One of the world’s most famous palace complexes, the Vienna Belvedere, celebrates its 300th anniversary. The former summer residence of Eugene of Savoy is actually in the heart of the Austrian capital today.

The era of building luxurious country residences of European rulers began with the French Versailles—it was the palace of Louis XIII and his heir, the ‘Sun King’ Louis XIV, that became the prototype of all the great baroque buildings. The “double” Belvedere Palace in Vienna was no exception.

The order to erect the “unprecedented for Austria-Hungary” country palace was signed on November 30, 1697 by Prince Eugene of Savoy. The condottiere serving the imperial army had every reason to do so: he had significant authority, was fabulously rich, and had excellent taste. Despite the fact that the prince’s ancestors were once expelled from France, he managed to win the hearts of other European monarchs with his courage and skill in waging war, which were well-paid.

The order to build two palace buildings and a park between them was assigned to the court engineer Johann Lukas von Hildebrandt, Savoy’s comrade in arms in several military campaigns, who by that time had already established himself as an outstanding architect.

The construction of the Lower and Upper Palaces with a park was completed in 1723. An exorbitant amount of money was spent on the interior decoration—more than 15 kilograms of gold alone were purchased to cover the sculptures in the halls. Marble of the rarest shades, Florentine mirrors, crystal, and glass were brought here from Italy. One of the greatest representatives of the late Italian Baroque, Francesco Solimena, was invited to paint the altarpiece in the chapel and the ceiling fresco in the reception hall, while the owner entrusted Gaetano Fanti and Carlo Carlone with the frescoes in the halls. The garden architect Dominique Girard, who worked in the gardens of Versailles, was invited from France. The Upper Belvedere, intended for representative purposes, also housed Savoy’s outstanding collection, which included works by Raphael and Titian, Rubens and Van Dyck, Memling and Caravaggio.

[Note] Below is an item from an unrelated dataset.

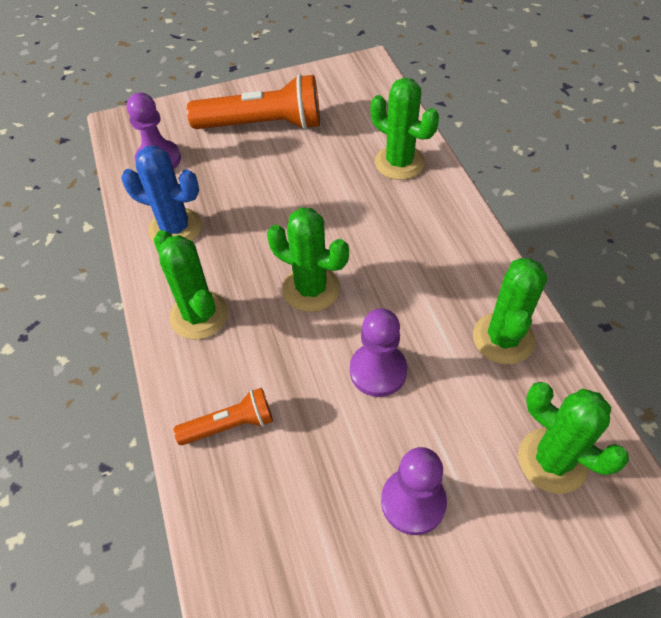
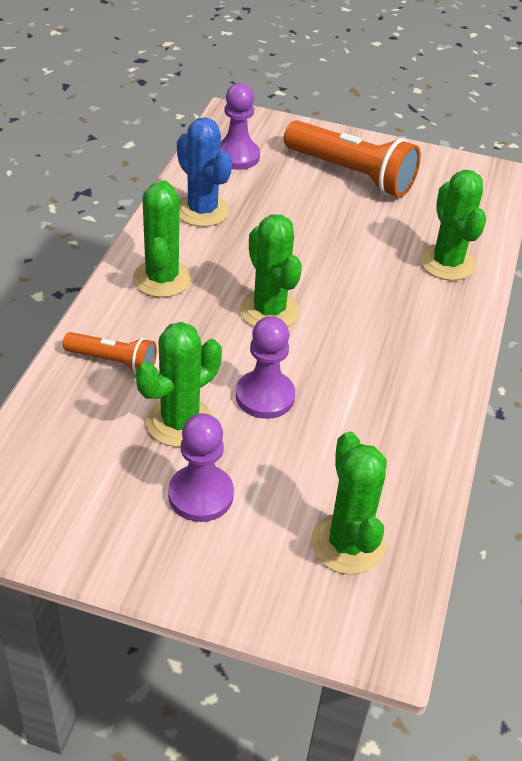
camera: 30 degrees right, 10 degrees down
(503, 338) = (399, 438): green cactus -> green cactus (180, 422)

After Eugene’s death in 1736, it took 16 years for the new chapter in the palace complex’s history to begin, when Empress Maria Theresa and her son Joseph II decided to buy the Belvedere. Masterpieces of painting and sculpture were transferred here from their Hofburg residence, and in 1781 they opened one of the world’s first public museums in the Upper Palace.

Since then, the Belvedere has served as a museum. In the 19th and 20th centuries, there was basically only rotation of rich Austrian collections. In 1903, it was decided to dedicate the Lower Palace to modern art. It was here that the Viennese Secessionists, led by Gustav Klimt, showed their works for the first time, and where the French Impressionists and Post-Impressionists, from Claude Monet to Vincent van Gogh, were also exhibited. At the same time, it also started its own collection, one of the masterpieces of which is Klimt’s legendary “The Kiss.”

For the Belvedere, the entire last century passed and the present one continues under the sign of modernity. Despite the fact that in the post-war years it was decided for the museum to house a collection of works exclusively by Austrian artists, from the Middle Ages to the 1950s, the most contemporary art has “visited” the baroque walls nonstop. The museum was almost a pioneer in the genre of interventions that is trending nowadays. Over the years, works by Francis Bacon, Louise Bourgeois, Jeff Koons, Ai Weiwei, Erwin Wurm, and other leading artists have been hosted here. And the anniversary year of 2023 will be no exception.

The tercentenary celebration program has already begun with the blockbuster “Klimt. Inspired by Van Gogh, Rodin, Matisse…” in the Lower Belvedere, which reveals how the avant-garde artists of their time influenced Austria’s most famous painter. There will also be a pictorial retrospective of the sculptor Louise Bourgeois with rare early paintings in September. And the biggest celebration hit of the Upper Palace, the exhibition “Picture this! The Belvedere Collection from Cranach to EXPORT” about the 700-year relationship between art and society, kicks off March 29.